■ Work to complete: With the pictures removed, please write out every line below exactly as given.

##########

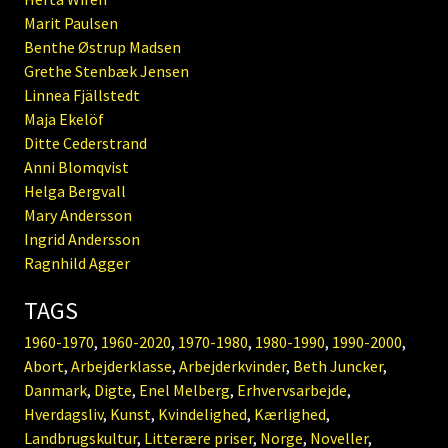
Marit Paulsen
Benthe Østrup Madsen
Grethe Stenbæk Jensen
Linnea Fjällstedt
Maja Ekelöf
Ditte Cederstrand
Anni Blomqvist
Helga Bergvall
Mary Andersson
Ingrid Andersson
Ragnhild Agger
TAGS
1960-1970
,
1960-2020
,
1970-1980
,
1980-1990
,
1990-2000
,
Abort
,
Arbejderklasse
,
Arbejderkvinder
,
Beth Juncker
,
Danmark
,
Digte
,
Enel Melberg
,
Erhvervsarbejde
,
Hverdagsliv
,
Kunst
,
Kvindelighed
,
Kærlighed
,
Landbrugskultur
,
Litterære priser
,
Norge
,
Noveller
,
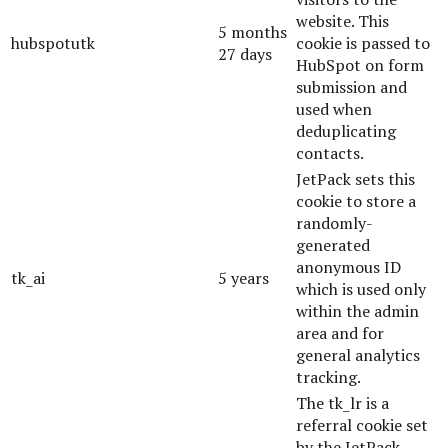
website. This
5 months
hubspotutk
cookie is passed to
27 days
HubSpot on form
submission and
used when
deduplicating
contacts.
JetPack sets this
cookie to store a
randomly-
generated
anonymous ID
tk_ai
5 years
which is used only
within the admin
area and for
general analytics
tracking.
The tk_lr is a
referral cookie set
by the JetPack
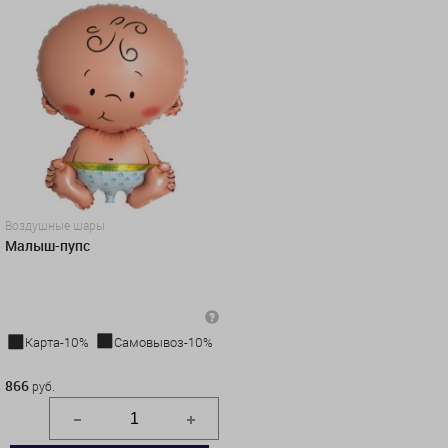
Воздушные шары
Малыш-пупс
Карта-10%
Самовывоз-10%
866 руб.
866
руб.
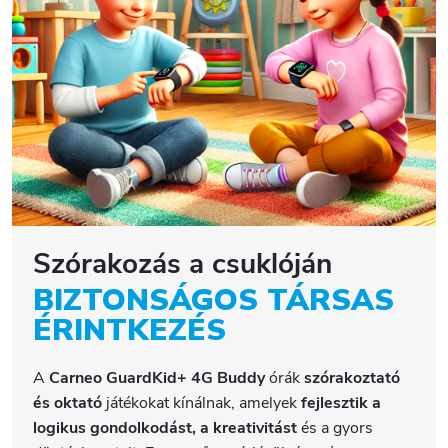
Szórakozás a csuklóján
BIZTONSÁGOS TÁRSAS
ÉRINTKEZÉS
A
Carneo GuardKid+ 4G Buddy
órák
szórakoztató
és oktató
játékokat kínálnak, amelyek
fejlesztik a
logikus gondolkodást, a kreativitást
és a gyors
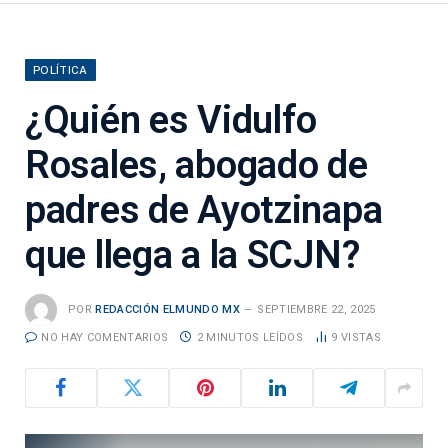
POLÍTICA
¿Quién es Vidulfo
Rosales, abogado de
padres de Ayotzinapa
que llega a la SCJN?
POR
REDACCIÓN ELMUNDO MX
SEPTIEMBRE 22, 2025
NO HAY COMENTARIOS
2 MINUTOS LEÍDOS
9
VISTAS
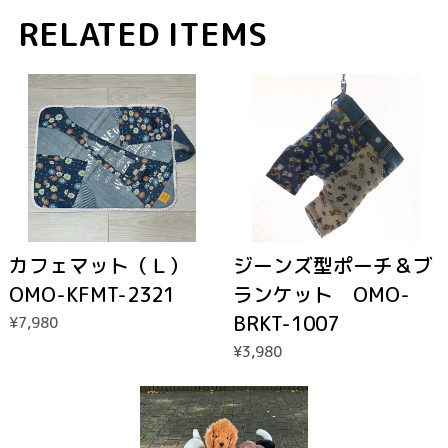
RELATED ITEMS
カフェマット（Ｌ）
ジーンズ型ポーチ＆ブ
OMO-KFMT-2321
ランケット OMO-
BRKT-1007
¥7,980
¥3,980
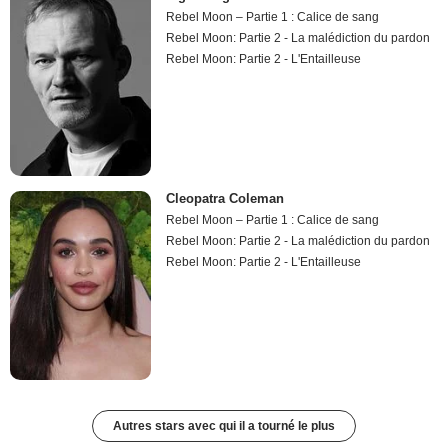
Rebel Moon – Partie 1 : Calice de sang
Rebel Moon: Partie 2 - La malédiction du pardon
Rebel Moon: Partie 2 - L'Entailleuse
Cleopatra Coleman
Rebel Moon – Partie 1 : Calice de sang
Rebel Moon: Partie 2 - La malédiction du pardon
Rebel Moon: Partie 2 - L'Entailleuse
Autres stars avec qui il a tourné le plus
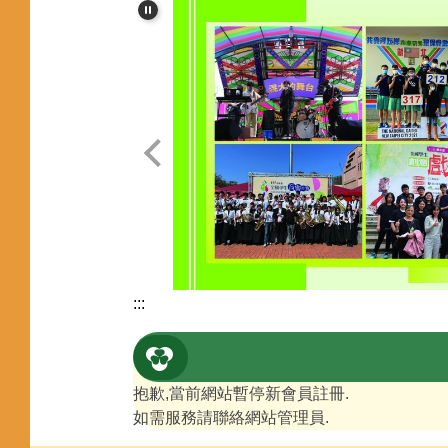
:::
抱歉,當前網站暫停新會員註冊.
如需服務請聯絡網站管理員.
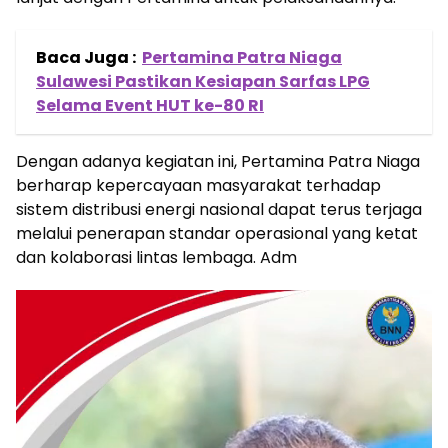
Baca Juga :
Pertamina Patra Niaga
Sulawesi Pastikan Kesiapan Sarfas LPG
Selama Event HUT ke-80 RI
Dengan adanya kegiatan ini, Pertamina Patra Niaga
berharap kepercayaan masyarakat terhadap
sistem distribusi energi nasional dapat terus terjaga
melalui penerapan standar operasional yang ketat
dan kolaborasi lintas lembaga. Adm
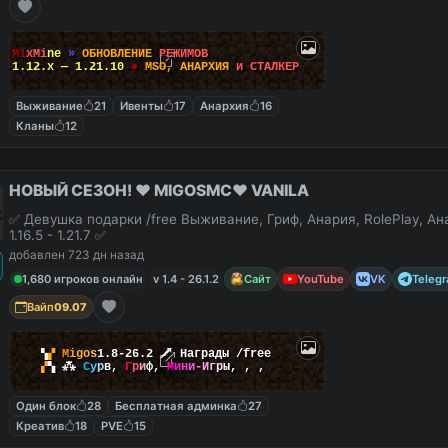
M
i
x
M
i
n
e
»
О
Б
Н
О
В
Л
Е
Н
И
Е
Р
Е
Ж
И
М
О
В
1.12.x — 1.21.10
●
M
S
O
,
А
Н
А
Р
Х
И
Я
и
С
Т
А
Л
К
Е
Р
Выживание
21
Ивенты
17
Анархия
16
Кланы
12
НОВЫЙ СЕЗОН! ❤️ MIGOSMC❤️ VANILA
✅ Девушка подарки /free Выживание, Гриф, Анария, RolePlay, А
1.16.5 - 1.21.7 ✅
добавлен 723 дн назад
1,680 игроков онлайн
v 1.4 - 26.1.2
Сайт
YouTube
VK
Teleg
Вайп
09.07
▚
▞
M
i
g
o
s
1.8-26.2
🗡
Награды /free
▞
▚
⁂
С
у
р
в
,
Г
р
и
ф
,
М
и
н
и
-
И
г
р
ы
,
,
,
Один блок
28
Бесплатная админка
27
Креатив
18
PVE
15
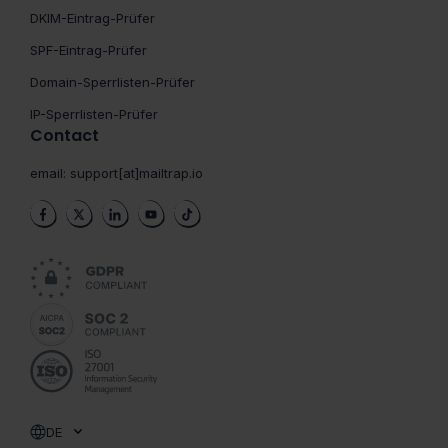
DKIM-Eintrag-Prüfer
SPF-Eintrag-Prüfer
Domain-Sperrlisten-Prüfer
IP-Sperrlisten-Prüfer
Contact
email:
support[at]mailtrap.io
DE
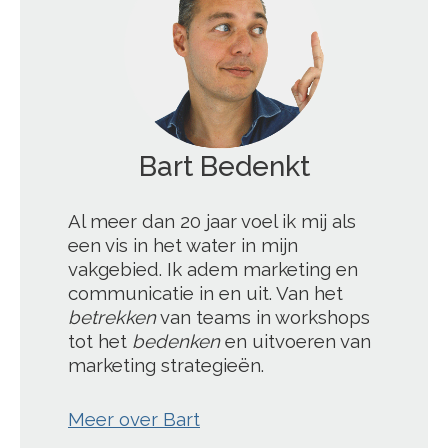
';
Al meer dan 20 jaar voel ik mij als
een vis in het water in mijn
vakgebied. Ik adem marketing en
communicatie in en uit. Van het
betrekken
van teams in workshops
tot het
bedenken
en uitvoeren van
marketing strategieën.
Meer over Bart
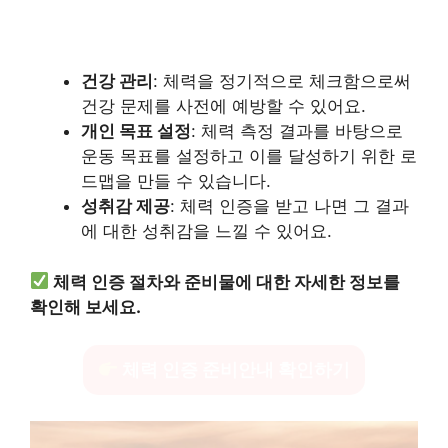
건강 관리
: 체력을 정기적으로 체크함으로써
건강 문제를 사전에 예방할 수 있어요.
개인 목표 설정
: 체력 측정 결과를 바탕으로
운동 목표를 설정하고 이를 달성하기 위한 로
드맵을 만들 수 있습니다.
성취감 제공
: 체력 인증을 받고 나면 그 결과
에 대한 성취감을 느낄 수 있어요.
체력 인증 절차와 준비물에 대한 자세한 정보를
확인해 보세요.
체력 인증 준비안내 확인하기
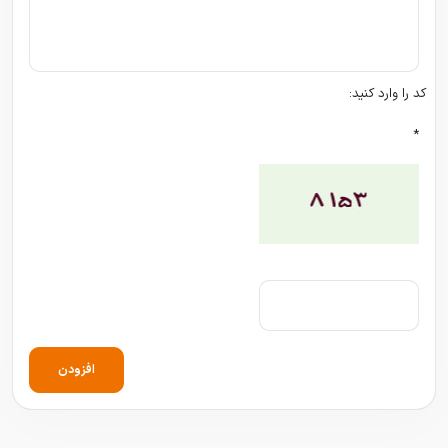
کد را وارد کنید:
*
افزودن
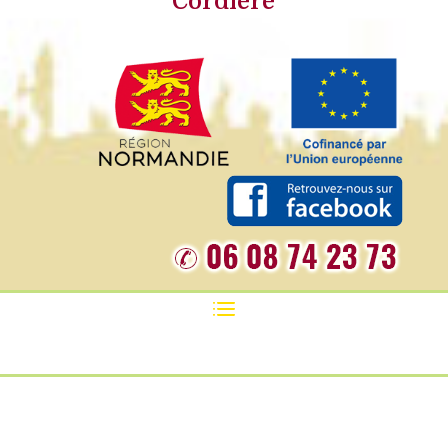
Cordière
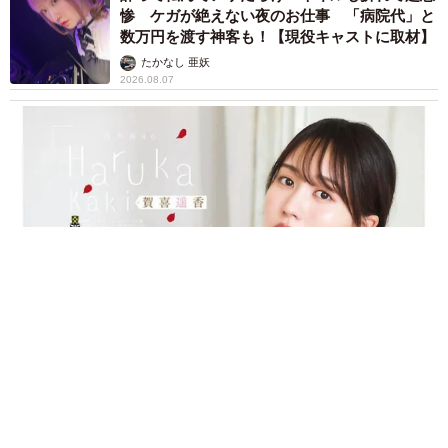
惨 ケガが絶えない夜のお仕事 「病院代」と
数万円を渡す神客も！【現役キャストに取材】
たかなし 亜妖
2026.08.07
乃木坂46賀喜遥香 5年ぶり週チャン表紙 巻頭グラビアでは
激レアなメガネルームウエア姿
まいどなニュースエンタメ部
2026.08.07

##########

■ Answer to this problem:
Marit Paulsen
Benthe Østrup Madsen
Grethe Stenbæk Jensen
Linnea Fjällstedt
Maja Ekelöf
Ditte Cederstrand
Anni Blomqvist
Helga Bergvall
Mary Andersson
Ingrid Andersson
Ragnhild Agger
TAGS
1960-1970
,
1960-2020
,
1970-1980
,
1980-1990
,
1990-2000
,
Abort
,
Arbejderklasse
,
Arbejderkvinder
,
Beth Juncker
,
Danmark
,
Digte
,
Enel Melberg
,
Erhvervsarbejde
,
Hverdagsliv
,
Kunst
,
Kvindelighed
,
Kærlighed
,
Landbrugskultur
,
Litterære priser
,
Norge
,
Noveller
,
website. This
5 months
hubspotutk
cookie is passed to
27 days
HubSpot on form
submission and
used when
deduplicating
contacts.
JetPack sets this
cookie to store a
randomly-
generated
anonymous ID
tk_ai
5 years
which is used only
within the admin
area and for
general analytics
tracking.
The tk_lr is a
referral cookie set
by the JetPack
Воздушные шары
Малыш-пупс
Карта-10%
Самовывоз-10%
866 руб.
866
руб.
Szórakozás a csuklóján
BIZTONSÁGOS TÁRSAS
ÉRINTKEZÉS
A
Carneo GuardKid+ 4G Buddy
órák
szórakoztató
és oktató
játékokat kínálnak, amelyek
fejlesztik a
logikus gondolkodást, a kreativitást
és a gyors
POLÍTICA
¿Quién es Vidulfo
Rosales, abogado de
padres de Ayotzinapa
que llega a la SCJN?
POR
REDACCIÓN ELMUNDO MX
SEPTIEMBRE 22, 2025
NO HAY COMENTARIOS
2 MINUTOS LEÍDOS
9
VISTAS
RELATED ITEMS
カフェマット（Ｌ）
ジーンズ型ポーチ＆ブ
OMO-KFMT-2321
ランケット OMO-
BRKT-1007
¥7,980
¥3,980
Rebel Moon – Partie 1 : Calice de sang
Rebel Moon: Partie 2 - La malédiction du pardon
Rebel Moon: Partie 2 - L'Entailleuse
Cleopatra Coleman
Rebel Moon – Partie 1 : Calice de sang
Rebel Moon: Partie 2 - La malédiction du pardon
Rebel Moon: Partie 2 - L'Entailleuse
Autres stars avec qui il a tourné le plus
:::
抱歉,當前網站暫停新會員註冊.
如需服務請聯絡網站管理員.
Baca Juga :
Pertamina Patra Niaga
Sulawesi Pastikan Kesiapan Sarfas LPG
Selama Event HUT ke-80 RI
Dengan adanya kegiatan ini, Pertamina Patra Niaga
berharap kepercayaan masyarakat terhadap
sistem distribusi energi nasional dapat terus terjaga
melalui penerapan standar operasional yang ketat
dan kolaborasi lintas lembaga. Adm
M
i
x
M
i
n
e
»
О
Б
Н
О
В
Л
Е
Н
И
Е
Р
Е
Ж
И
М
О
В
1.12.x — 1.21.10
●
M
S
O
,
А
Н
А
Р
Х
И
Я
и
С
Т
А
Л
К
Е
Р
Выживание
21
Ивенты
17
Анархия
16
Кланы
12
НОВЫЙ СЕЗОН! ❤️ MIGOSMC❤️ VANILA
✅ Девушка подарки /free Выживание, Гриф, Анария, RolePlay, А
1.16.5 - 1.21.7 ✅
добавлен 723 дн назад
1,680 игроков онлайн
v 1.4 - 26.1.2
Сайт
YouTube
VK
Teleg
Вайп
09.07
▚
▞
M
i
g
o
s
1.8-26.2
🗡
Награды /free
▞
▚
⁂
С
у
р
в
,
Г
р
и
ф
,
М
и
н
и
-
И
г
р
ы
,
,
,
Один блок
28
Бесплатная админка
27
Креатив
18
PVE
15
DKIM-Eintrag-Prüfer
SPF-Eintrag-Prüfer
Domain-Sperrlisten-Prüfer
IP-Sperrlisten-Prüfer
Contact
email:
support[at]mailtrap.io
DE
';
Al meer dan 20 jaar voel ik mij als
een vis in het water in mijn
vakgebied. Ik adem marketing en
communicatie in en uit. Van het
betrekken
van teams in workshops
tot het
bedenken
en uitvoeren van
marketing strategieën.
Meer over Bart
건강 관리
: 체력을 정기적으로 체크함으로써
건강 문제를 사전에 예방할 수 있어요.
개인 목표 설정
: 체력 측정 결과를 바탕으로
운동 목표를 설정하고 이를 달성하기 위한 로
드맵을 만들 수 있습니다.
성취감 제공
: 체력 인증을 받고 나면 그 결과
에 대한 성취감을 느낄 수 있어요.
체력 인증 절차와 준비물에 대한 자세한 정보를
확인해 보세요.
체력 인증 준비안내 확인하기
کد را وارد کنید:
*
افزودن
Cordière
惨 ケガが絶えない夜のお仕事 「病院代」と
数万円を渡す神客も！【現役キャストに取材】
たかなし 亜妖
2026.08.07
乃木坂46賀喜遥香 5年ぶり週チャン表紙 巻頭グラビアでは
激レアなメガネルームウエア姿
まいどなニュースエンタメ部
2026.08.07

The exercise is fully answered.